Python helpers live in .py files tested against fixtures - no inline python-in-bash beyond one-liners. Do not assume jq exists off-jumphost; gate on it (need_jq) or use python3.

Secrets in scripts: whitelist-write to 0600 files under a 0700 dir (umask 077 first), never echo, never argv, measure secret length from the file rather than asserting an expected length (this deployment's app-cred secrets are 86 chars, not the commonly assumed 43 - never hardcode either).
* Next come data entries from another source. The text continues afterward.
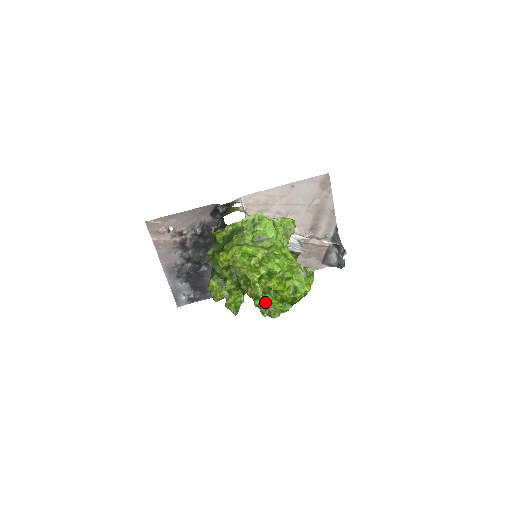
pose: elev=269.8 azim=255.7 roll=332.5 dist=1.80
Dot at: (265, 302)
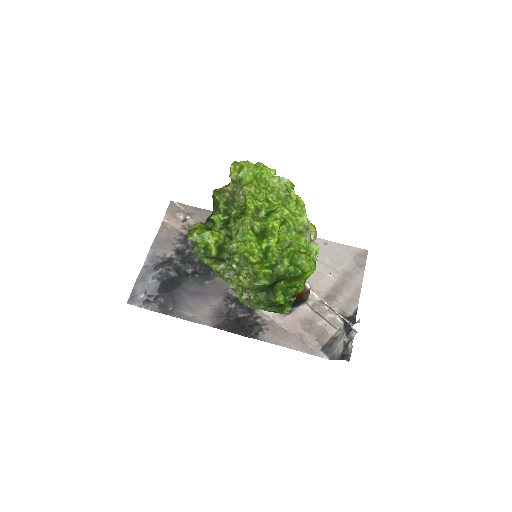
Dot at: (245, 244)
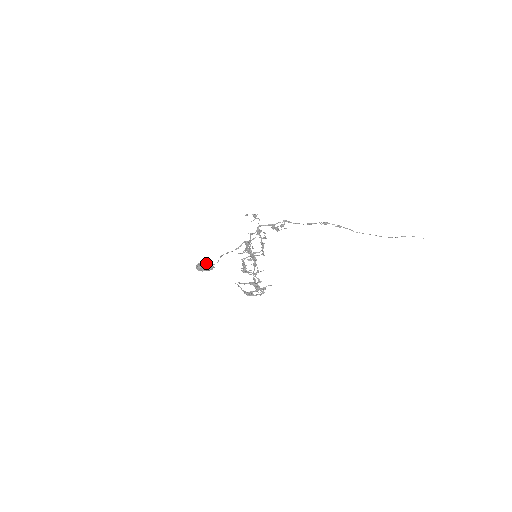
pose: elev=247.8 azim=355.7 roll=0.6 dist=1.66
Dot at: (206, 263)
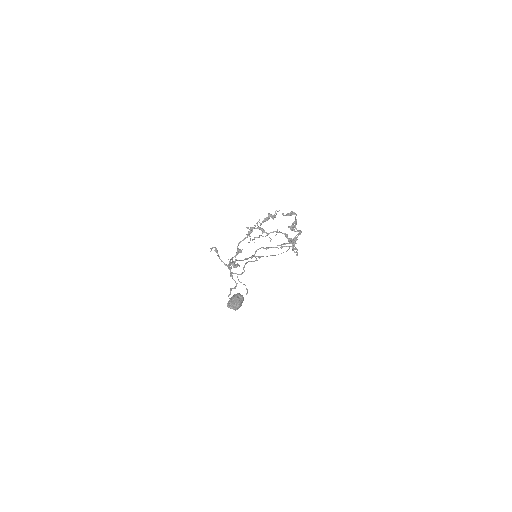
Dot at: (233, 295)
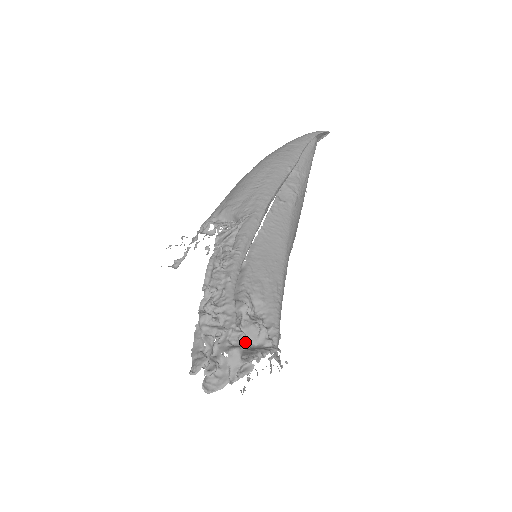
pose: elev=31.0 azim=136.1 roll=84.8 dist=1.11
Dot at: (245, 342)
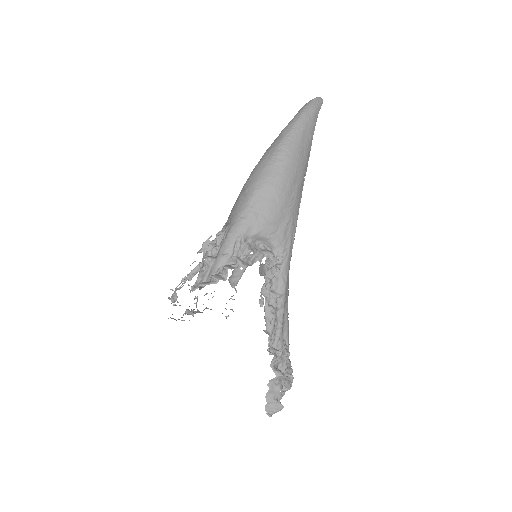
Dot at: occluded
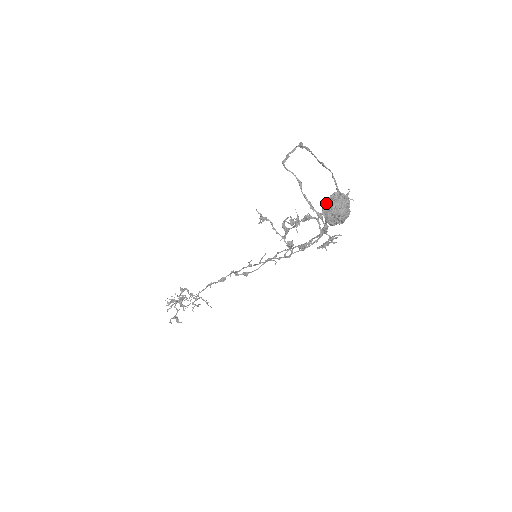
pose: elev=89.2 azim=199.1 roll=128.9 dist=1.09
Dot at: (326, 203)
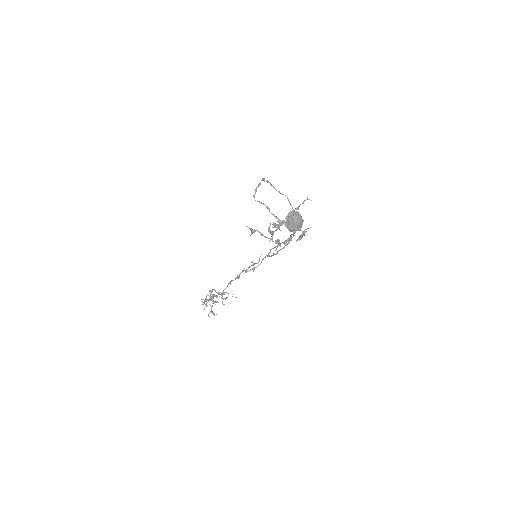
Dot at: (286, 220)
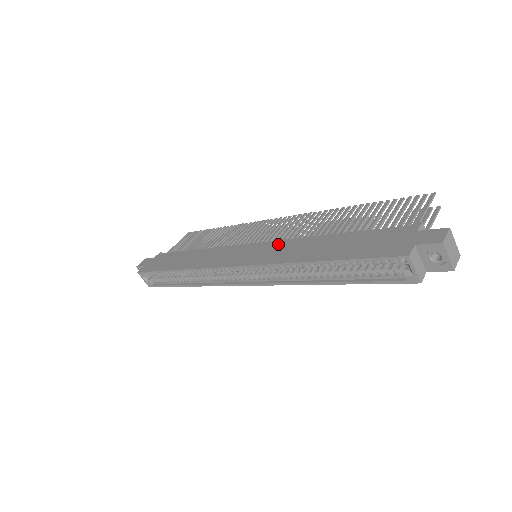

Testing: nothing ships on bash -n

bash -n validates parse, not behavior - and most of the failures above are behavioral. Every nontrivial script gets an offline regression harness at tests/<script-name>/run-tests.sh in the established pattern:

  • fakebin/ contains fake juju / openstack / maas / kubectl / ssh executables that replay fixture output and log the calls they receive; real coreutils stay real.
  • The harness sets PATH="$BIN:$PATH", a scratch HOME, and env-injected fixture paths, runs the target, and asserts BOTH the exit code and an output regex per case: run <want_rc> <regex> <label>.
  • Cover: the happy path, each gate's failure branch (asserting HOLD not crash), each precondition (exit 2), and any DOCFIX behavior the script claims (e.g. "verify-first never creates a rule when one exists").
  • Read an existing harness (e.g. tests/phase-07-conductor-graft/) before writing a new one; match its shape.
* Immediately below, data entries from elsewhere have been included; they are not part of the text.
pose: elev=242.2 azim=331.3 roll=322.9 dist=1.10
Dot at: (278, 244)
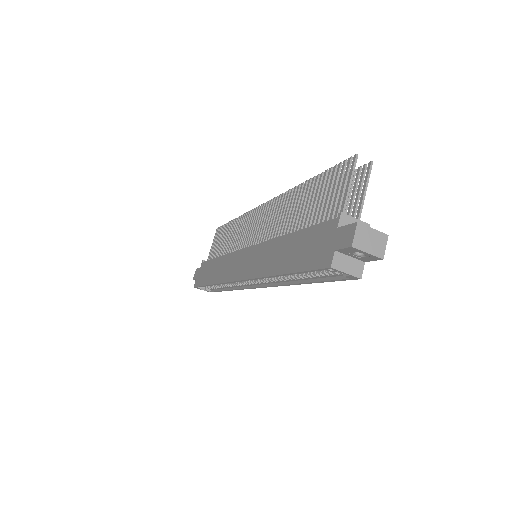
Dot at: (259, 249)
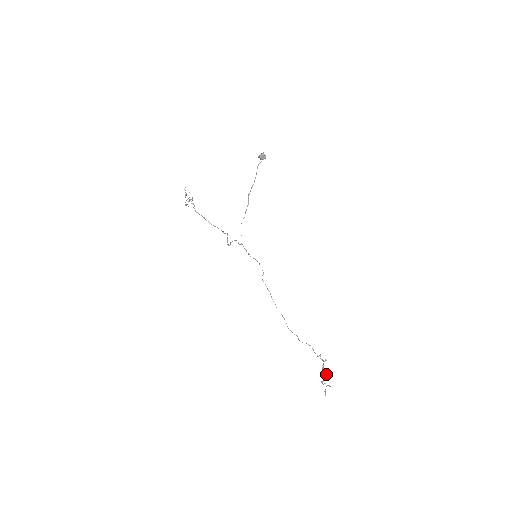
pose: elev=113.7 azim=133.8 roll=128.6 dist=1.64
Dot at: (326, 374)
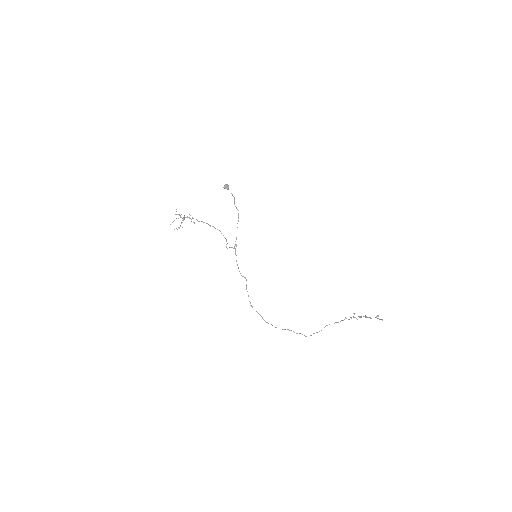
Dot at: (366, 316)
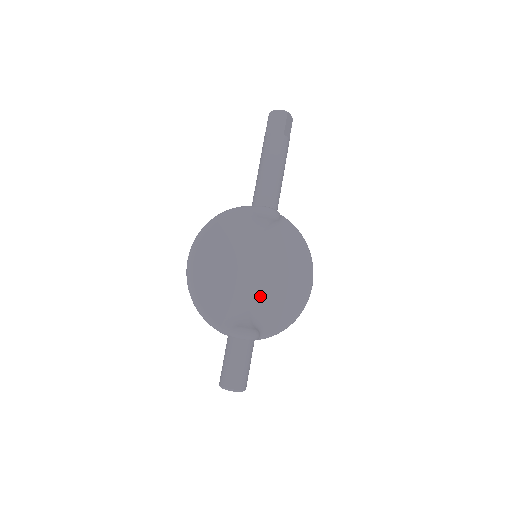
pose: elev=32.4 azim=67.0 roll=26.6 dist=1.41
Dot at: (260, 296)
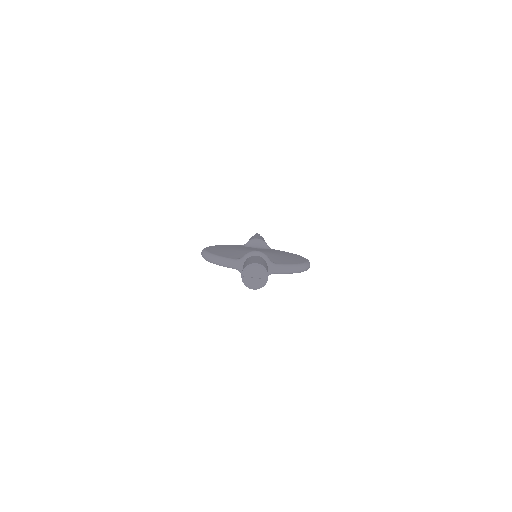
Dot at: occluded
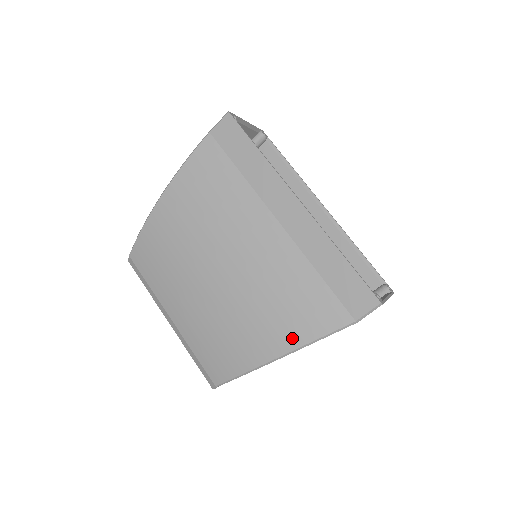
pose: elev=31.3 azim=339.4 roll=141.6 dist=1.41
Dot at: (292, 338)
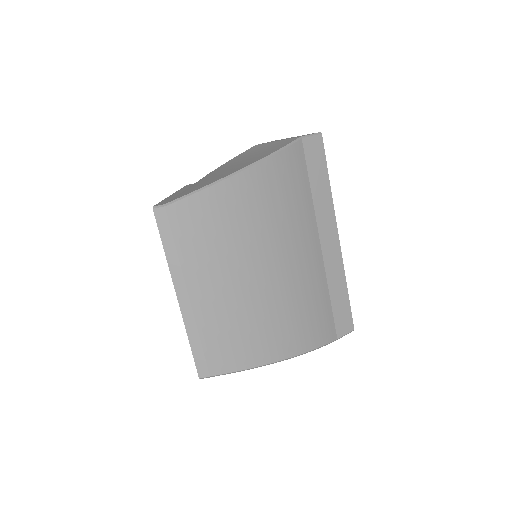
Dot at: (303, 344)
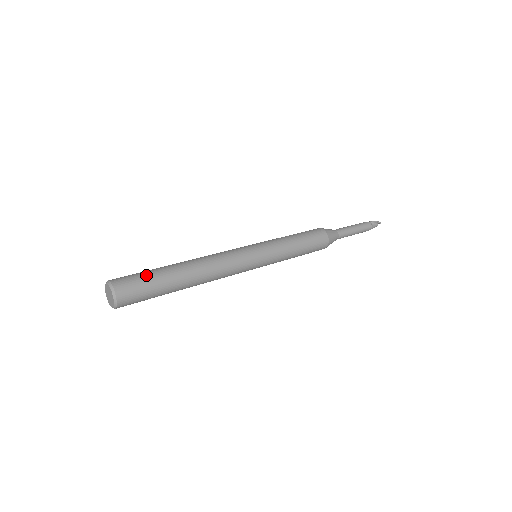
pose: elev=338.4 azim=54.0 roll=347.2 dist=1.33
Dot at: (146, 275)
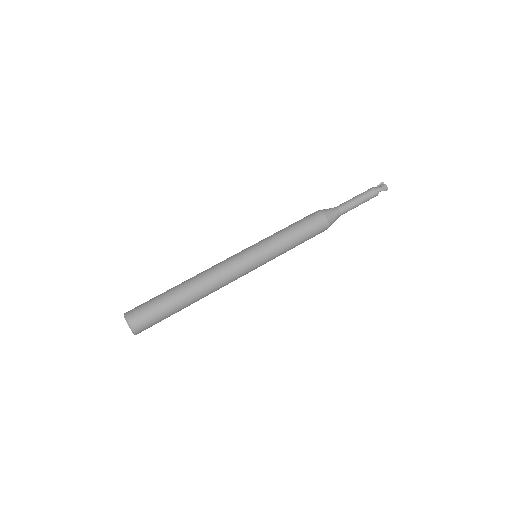
Dot at: (161, 316)
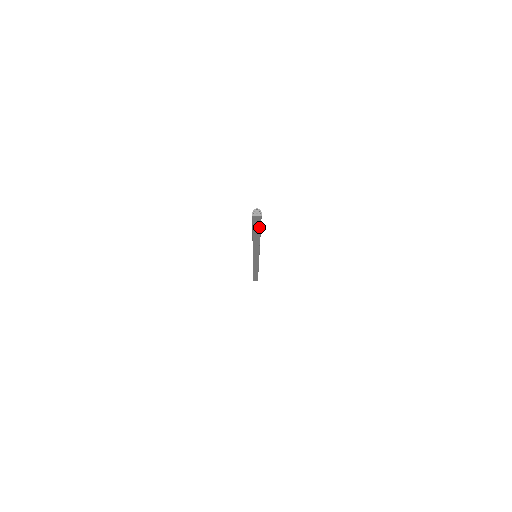
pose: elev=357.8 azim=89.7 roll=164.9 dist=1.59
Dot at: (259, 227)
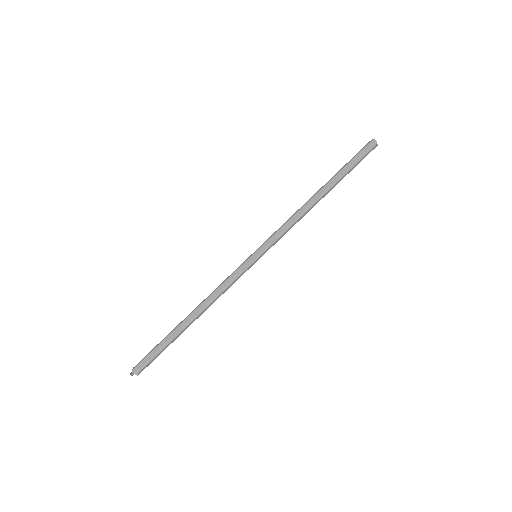
Dot at: (163, 349)
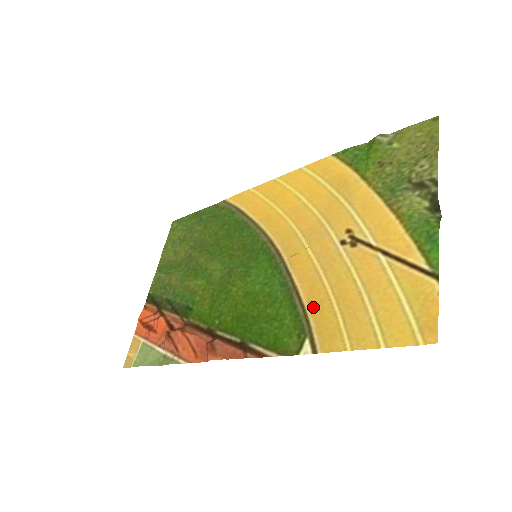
For MUTATING scripts, the harness fakebin is STATEFUL: the fake maas/juju advances a phase file on each mutation call so post-mutation verification reads post-mutation reality (see tests/phase-00-teardown-d061 -- canary survival, decompose-detection, substrate-collision aborts). A --no-prompt flag on a destructive script exists FOR its harness, nothing else.

Harnesses are HERMETIC: fakes shadow, deletion un-shadows. Never simulate an unavailable tool by DELETING its fake -- on a real host that un-shadows the real binary and the test falls through to live infrastructure (a jumphost gauntlet run reached real Charmhub this way). Simulate failure with a FAILING fake (prints a realistic error, exits nonzero); keep the fail-loud-on-unmatched arm in every fake so an uncovered call can never silently hit a real CLI.

A script migration commit MUST carry its harness. The D-060 revert updated the scripts and left their harnesses testing the retired D-058 world -- red-at- HEAD tests that trained everyone to ignore red. If you change a script's behavior or vocabulary, the same commit updates fixtures and expectations.

Static contract: bash scripts/repo-lint.sh must exit 0 before anything is delivered (L1 ASCII/LF, L2 stale tokens, L3 ghost refs, L4 deprecated refs, L5 numbering, L6 bare invocations). A guard script that must NAME stale tokens opts out per-file with a repo-lint: allow-stale-tokens marker in its header. Committed binaries (e.g. policies/overrides.zip) need a *.zip binary .gitattributes rule or the LF normalization corrupts them in transit. Introducing a tool dependency (jq, python module) means adding its presence gate in the same change.

Read-only verify scripts DETECT and report; remediation stays a gated human step even when the fix is obvious - the script's job is evidence, the operator's job is the mutation decision.